The process of arriving here has also been much anticipated, and I couldn’t be more excited for the work to come after so much preparation. The team working on this trip put a lot of work into getting us where we are today, and it’s fulfilling to see so much effort conglomerate to the final product of being on the ground. The month prior to departure was filled with a lot of scrambling on my behalf to coordinate the information Hope for the Silent Voices needed as far as emergency protocol and medical information for the group, while we collectively established the itinerary and flight details through a series of conference calls.
Another factor heavily contributing to the trip’s excitement was the level of success and support I found in the process of fundraising. As an example pitch to raise donations, the organization put it in the context that people could be inspired to give by means of serving vicariously through us on the ground, and when I first started asking for support I felt uncomfortable asking so many people for help.

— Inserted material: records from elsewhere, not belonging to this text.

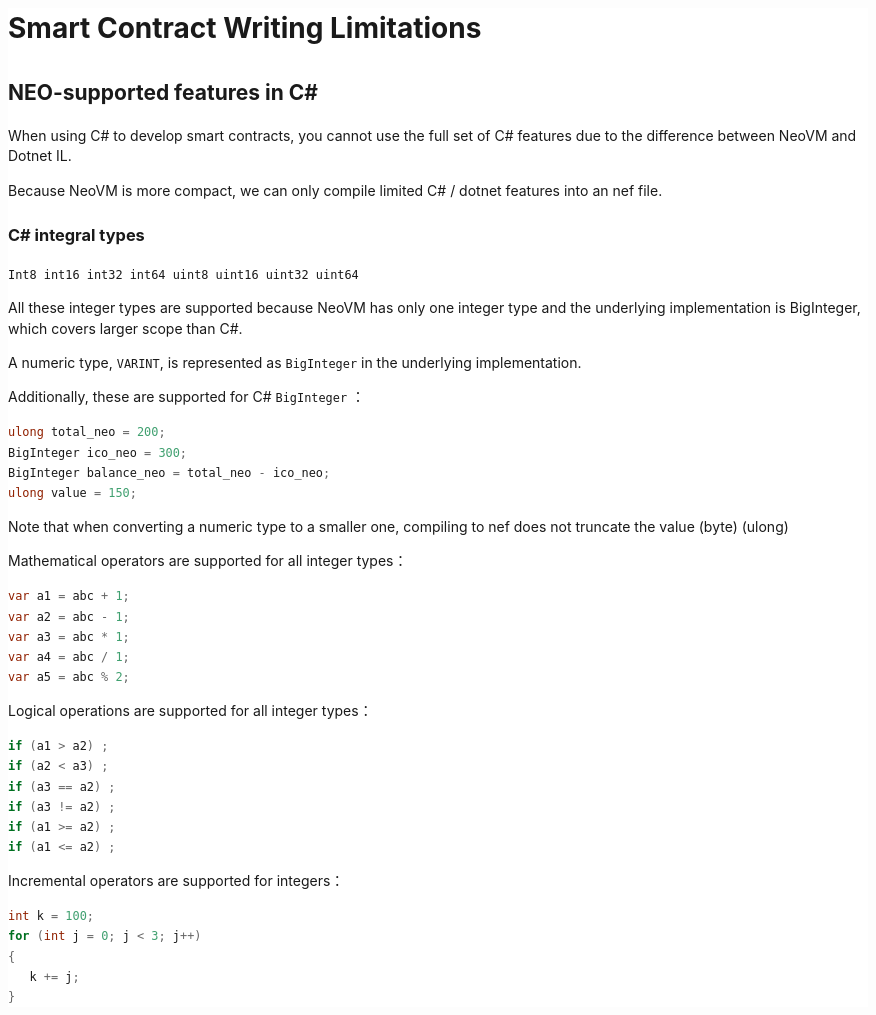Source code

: # Smart Contract Writing Limitations

## NEO-supported features in C#

When using C# to develop smart contracts, you cannot use the full set of C# features due to the difference between NeoVM and Dotnet IL. 

Because NeoVM is more compact, we can only compile limited C# / dotnet features into an nef file.

### C#  integral types

`Int8 int16 int32 int64 uint8 uint16 uint32 uint64`

All these integer types are supported because NeoVM has only one integer type and the underlying implementation is BigInteger, which covers larger scope than C#. 

A numeric type, `VARINT`, is represented as `BigInteger` in the underlying implementation.

Additionally, these are supported for C#  `BigInteger` ：

```c#
ulong total_neo = 200;
BigInteger ico_neo = 300;
BigInteger balance_neo = total_neo - ico_neo;
ulong value = 150;
```

Note that when converting a numeric type to a smaller one, compiling to nef does not truncate the value (byte) (ulong)

Mathematical operators are supported for all integer types：

```c#
var a1 = abc + 1;
var a2 = abc - 1;
var a3 = abc * 1;
var a4 = abc / 1;
var a5 = abc % 2;
```

Logical operations are supported for all integer types：

```c#
if (a1 > a2) ;
if (a2 < a3) ;
if (a3 == a2) ;
if (a3 != a2) ;
if (a1 >= a2) ;
if (a1 <= a2) ;
```

Incremental operators are supported for integers：

```c#
int k = 100;
for (int j = 0; j < 3; j++)
{
   k += j;
}
```
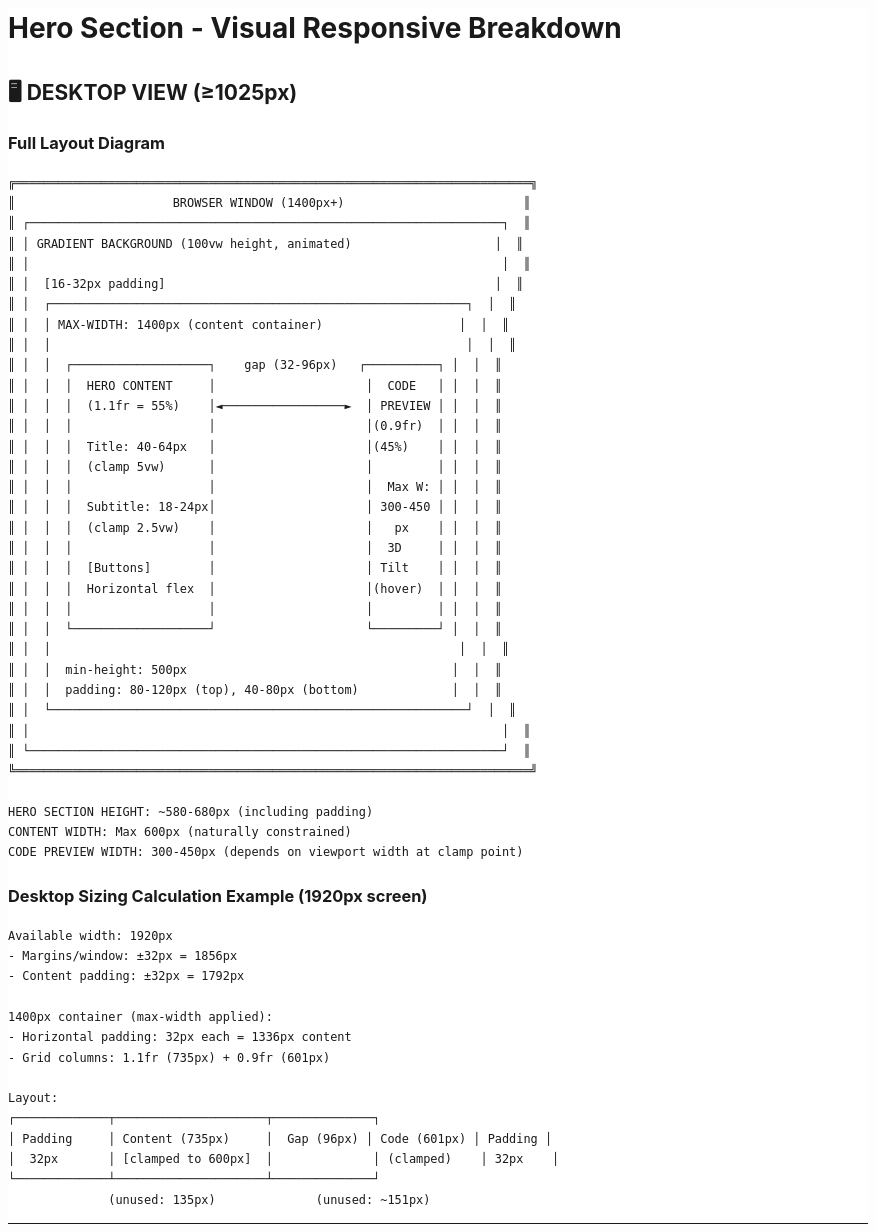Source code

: # Hero Section - Visual Responsive Breakdown

## 🖥️ DESKTOP VIEW (≥1025px)

### Full Layout Diagram
```
╔════════════════════════════════════════════════════════════════════════╗
║                      BROWSER WINDOW (1400px+)                         ║
║ ┌──────────────────────────────────────────────────────────────────┐  ║
║ │ GRADIENT BACKGROUND (100vw height, animated)                    │  ║
║ │                                                                  │  ║
║ │  [16-32px padding]                                              │  ║
║ │  ┌──────────────────────────────────────────────────────────┐  │  ║
║ │  │ MAX-WIDTH: 1400px (content container)                   │  │  ║
║ │  │                                                          │  │  ║
║ │  │  ┌───────────────────┐    gap (32-96px)   ┌──────────┐ │  │  ║
║ │  │  │  HERO CONTENT     │                     │  CODE   │ │  │  ║
║ │  │  │  (1.1fr = 55%)    │◄─────────────────►  │ PREVIEW │ │  │  ║
║ │  │  │                   │                     │(0.9fr)  │ │  │  ║
║ │  │  │  Title: 40-64px   │                     │(45%)    │ │  │  ║
║ │  │  │  (clamp 5vw)      │                     │         │ │  │  ║
║ │  │  │                   │                     │  Max W: │ │  │  ║
║ │  │  │  Subtitle: 18-24px│                     │ 300-450 │ │  │  ║
║ │  │  │  (clamp 2.5vw)    │                     │   px    │ │  │  ║
║ │  │  │                   │                     │  3D     │ │  │  ║
║ │  │  │  [Buttons]        │                     │ Tilt    │ │  │  ║
║ │  │  │  Horizontal flex  │                     │(hover)  │ │  │  ║
║ │  │  │                   │                     │         │ │  │  ║
║ │  │  └───────────────────┘                     └─────────┘ │  │  ║
║ │  │                                                         │  │  ║
║ │  │  min-height: 500px                                     │  │  ║
║ │  │  padding: 80-120px (top), 40-80px (bottom)             │  │  ║
║ │  └──────────────────────────────────────────────────────────┘  │  ║
║ │                                                                  │  ║
║ └──────────────────────────────────────────────────────────────────┘  ║
╚════════════════════════════════════════════════════════════════════════╝

HERO SECTION HEIGHT: ~580-680px (including padding)
CONTENT WIDTH: Max 600px (naturally constrained)
CODE PREVIEW WIDTH: 300-450px (depends on viewport width at clamp point)
```

### Desktop Sizing Calculation Example (1920px screen)

```
Available width: 1920px
- Margins/window: ±32px = 1856px
- Content padding: ±32px = 1792px

1400px container (max-width applied):
- Horizontal padding: 32px each = 1336px content
- Grid columns: 1.1fr (735px) + 0.9fr (601px)

Layout:
┌─────────────┬─────────────────────┬──────────────┐
│ Padding     │ Content (735px)     │  Gap (96px) │ Code (601px) │ Padding │
│  32px       │ [clamped to 600px]  │              │ (clamped)    │ 32px    │
└─────────────┴─────────────────────┴──────────────┘
              (unused: 135px)              (unused: ~151px)
```

---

The reaction I received, however, was that was exactly what called people to give so openly and so generously. I couldn’t believe how many people came by with books, shoes, clothes, and stuffed animals for me to take on the trip and the number of people who helped with donations, money, and prayer. I was dumbfounded to hear how my own service and good intention could touch those around me.
To summarize everything I learned from getting to work less than 24 hours after landing in the country, the name of the game is endurance. It took patience to hold onto the money I’d raised for the trip, deciding to assess the needs and funding of all the sites instead of trying to throw it at the first problem I came across. It took stamina to match the Newtonian-esque conservation of energy a 4-year-old maintains as he throws toys from his high chair only to giggle and revel in delight as I retrieved it again, and again, and again. And, it took perseverance to earn the trust and friendship of young girls who characteristically hid behind a defensive bulwark of shyness as a result of such an emotionally turbulent past.
Regardless, all the patience and endurance was a small price to pay for interacting directly with such a wonderful assortment of human beings, and witnessing their testament to humanity’s resilience.